### Texte
***
EN parlant de madame de Guéménée, et de la manière dont elle quitta sa charge, j'ai assez dépeint les Rohan, et surtout le cardinal, pour qu'il ne soit plus besoin de rien dire de son personnel. La catastrophe qu'il vient d'éprouver n'est surprenante qu'en ce qu'il avait toujours paru avoir assez d'esprit pour n'être pas dupe, et surtout pour n'être pas la victime de l'intrigue grossière qui l'a perdu. Avant d'entrer en matière, il est nécessaire de faire connaître les principaux acteurs qui ont eu part à cet événement.

Mademoiselle de Boulainvilliers avait été mariée au prévôt de Paris, petit-fils du fameux juif Samuel Bernard. En l'épousant, il acheta la terre de Boulainvilliers dont il prit le nom.

Il possède une belle maison à Passy, d'où madame de Boulainvilliers étant allée se promener aux Champs-Élysées, elle y rencontra une petite fille couverte de haillons, dont la figure était intéressante; elle la remarqua: celle-ci, je crois, lui vendit des fleurs. L'ayant depuis trouvée plusieurs fois, elle s'en occupa de plus en plus; et, l'ayant entendu appeler Valois, elle lui demanda par quel

hasard elle portait ce nom. La petite fille répondit qu'elle n'en savait rien, mais que sa mère avait des papiers qu'elle conservait avec grand soin, et qui prouvaient son origine.

Cette réponse excita la curiosité de madame de Boulainvilliers. Elle fit faire des perquisitions dont le résultat fut qu'il paraissait assez constant que cette petite fille était Valois, et qu'elle descendait, par bâtardise, d'Henri II. Portée d'inclination pour cette enfant, cette découverte l'y attacha; elle la prit chez elle pour la faire élever. La petite Valois répondit mal à ses bontés et à ses soins. Plus grande, sa conduite fut si mauvaise, que madame de Boulainvilliers l'abandonna et la chassa de chez elle. Délaissée de sa protectrice, elle grossit, dans Paris, la foule de ces créatures qui vivent d'intrigues et de leurs attraits, et se maria à un M. de Lamotte, qui, de son côté, faisait nombre parmi les intrigans dont les ruses fatiguent journellement la police et la justice. Ils apportèrent chacun, pour fonder le ménage, selon l'ordinaire, une volonté bien déterminée de réunir leurs moyens et leurs talens, afin de faire des dupes et d'escroquer de l'argent.
***
[Enregistrements du jeu de données]
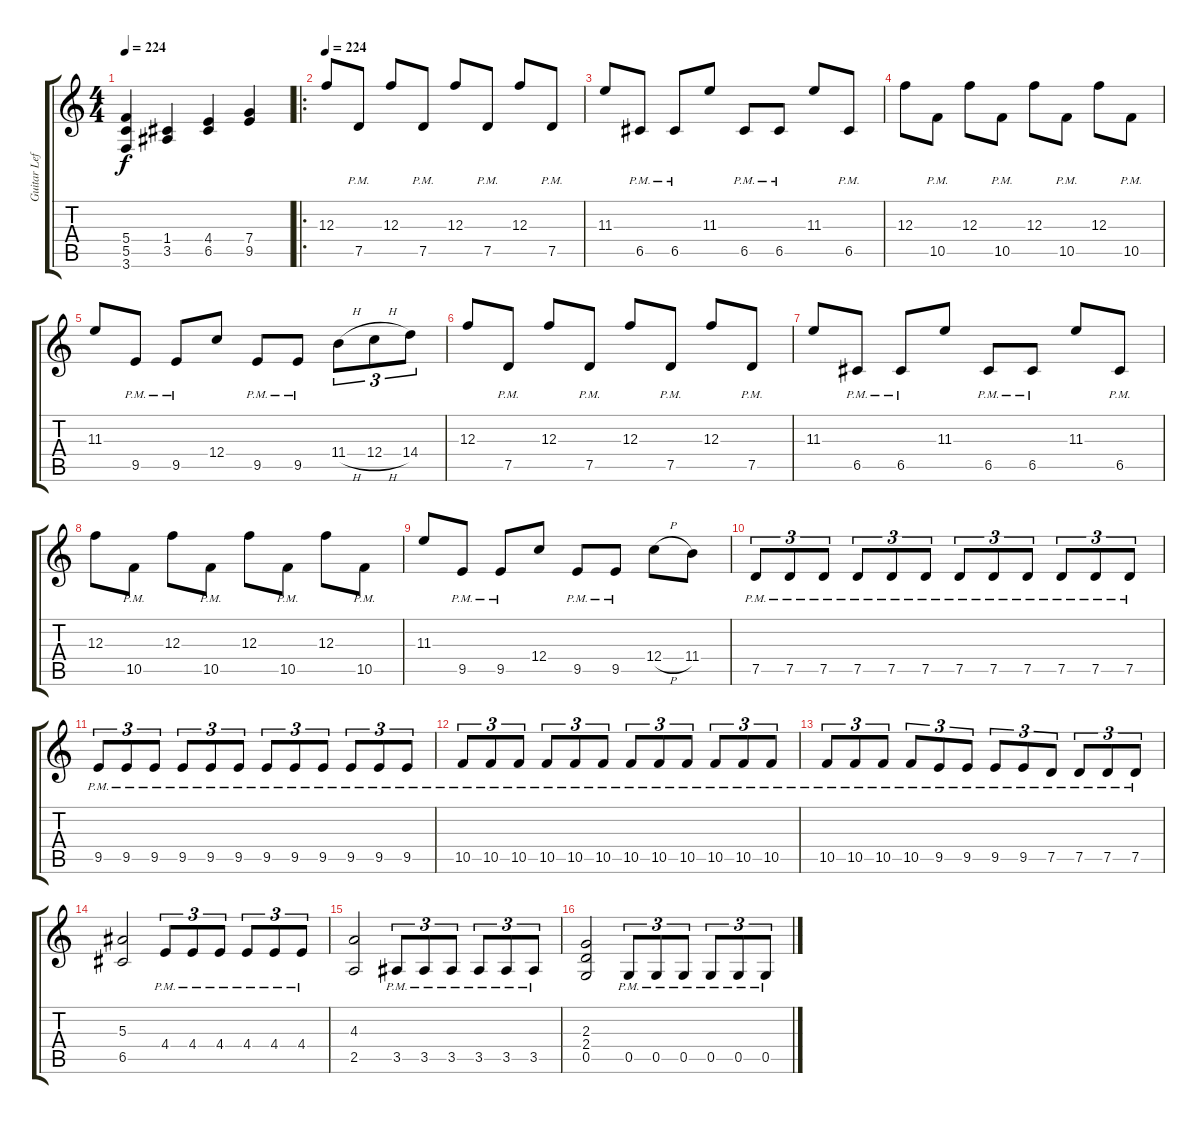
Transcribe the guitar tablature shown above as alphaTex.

\track ("Guitar Left" "Guitar Lef") {instrument distortionguitar}
\staff {score tabs}
\tuning (D4 A3 F3 C3 G2 D2) {hide}
\ts (4 4)
\tempo 224
\clef g2
\ks c
(5.4 5.5 3.6).4{dy f} (1.4 3.5).4 (4.4 6.5).4 (7.4 9.5).4 |
\ro
\tempo 224
12.3.8 7.5{pm}.8 12.3.8 7.5{pm}.8 12.3.8 7.5{pm}.8 12.3.8 7.5{pm}.8 |
11.3.8 6.5{pm}.8 6.5{pm}.8 11.3.8 6.5{pm}.8 6.5{pm}.8 11.3.8 6.5{pm}.8 |
12.3.8 10.5{pm}.8 12.3.8 10.5{pm}.8 12.3.8 10.5{pm}.8 12.3.8 10.5{pm}.8 |
11.3.8 9.5{pm}.8 9.5{pm}.8 12.4.8 9.5{pm}.8 9.5{pm}.8 11.4{h}.8{tu (3 2)} 12.4{h}.8{tu (3 2)} 14.4.8{tu (3 2)} |
12.3.8 7.5{pm}.8 12.3.8 7.5{pm}.8 12.3.8 7.5{pm}.8 12.3.8 7.5{pm}.8 |
11.3.8 6.5{pm}.8 6.5{pm}.8 11.3.8 6.5{pm}.8 6.5{pm}.8 11.3.8 6.5{pm}.8 |
12.3.8 10.5{pm}.8 12.3.8 10.5{pm}.8 12.3.8 10.5{pm}.8 12.3.8 10.5{pm}.8 |
11.3.8 9.5{pm}.8 9.5{pm}.8 12.4.8 9.5{pm}.8 9.5{pm}.8 12.4{h}.8 11.4.8 |
7.5{pm}.8{tu (3 2)} 7.5{pm}.8{tu (3 2)} 7.5{pm}.8{tu (3 2)} 7.5{pm}.8{tu (3 2)} 7.5{pm}.8{tu (3 2)} 7.5{pm}.8{tu (3 2)} 7.5{pm}.8{tu (3 2)} 7.5{pm}.8{tu (3 2)} 7.5{pm}.8{tu (3 2)} 7.5{pm}.8{tu (3 2)} 7.5{pm}.8{tu (3 2)} 7.5{pm}.8{tu (3 2)} |
9.5{pm}.8{tu (3 2)} 9.5{pm}.8{tu (3 2)} 9.5{pm}.8{tu (3 2)} 9.5{pm}.8{tu (3 2)} 9.5{pm}.8{tu (3 2)} 9.5{pm}.8{tu (3 2)} 9.5{pm}.8{tu (3 2)} 9.5{pm}.8{tu (3 2)} 9.5{pm}.8{tu (3 2)} 9.5{pm}.8{tu (3 2)} 9.5{pm}.8{tu (3 2)} 9.5{pm}.8{tu (3 2)} |
10.5{pm}.8{tu (3 2)} 10.5{pm}.8{tu (3 2)} 10.5{pm}.8{tu (3 2)} 10.5{pm}.8{tu (3 2)} 10.5{pm}.8{tu (3 2)} 10.5{pm}.8{tu (3 2)} 10.5{pm}.8{tu (3 2)} 10.5{pm}.8{tu (3 2)} 10.5{pm}.8{tu (3 2)} 10.5{pm}.8{tu (3 2)} 10.5{pm}.8{tu (3 2)} 10.5{pm}.8{tu (3 2)} |
10.5{pm}.8{tu (3 2)} 10.5{pm}.8{tu (3 2)} 10.5{pm}.8{tu (3 2)} 10.5{pm}.8{tu (3 2)} 9.5{pm}.8{tu (3 2)} 9.5{pm}.8{tu (3 2)} 9.5{pm}.8{tu (3 2)} 9.5{pm}.8{tu (3 2)} 7.5{pm}.8{tu (3 2)} 7.5{pm}.8{tu (3 2)} 7.5{pm}.8{tu (3 2)} 7.5{pm}.8{tu (3 2)} |
(5.3 6.5).2 4.4{pm}.8{tu (3 2)} 4.4{pm}.8{tu (3 2)} 4.4{pm}.8{tu (3 2)} 4.4{pm}.8{tu (3 2)} 4.4{pm}.8{tu (3 2)} 4.4{pm}.8{tu (3 2)} |
(4.3 2.5).2 3.5{pm}.8{tu (3 2)} 3.5{pm}.8{tu (3 2)} 3.5{pm}.8{tu (3 2)} 3.5{pm}.8{tu (3 2)} 3.5{pm}.8{tu (3 2)} 3.5{pm}.8{tu (3 2)} |
(2.3 2.4 0.5).2 0.5{pm}.8{tu (3 2)} 0.5{pm}.8{tu (3 2)} 0.5{pm}.8{tu (3 2)} 0.5{pm}.8{tu (3 2)} 0.5{pm}.8{tu (3 2)} 0.5{pm}.8{tu (3 2)}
***
### Série de consignes
(a) Recopiez fidèlement un passage du texte : commencez aux mots « hasard elle portait » et arrêtez-vous après « prouvaient son origine. ».
(b) Relevez tous les noms de lieux cités dans le texte.

### Les réponses
(a)
hasard elle portait ce nom. La petite fille répondit qu'elle n'en savait rien, mais que sa mère avait des papiers qu'elle conservait avec grand soin, et qui prouvaient son origine.

(b)
- Paris
- Boulainvilliers (la terre achetée par le prévôt de Paris)
- Passy
- les Champs-Élysées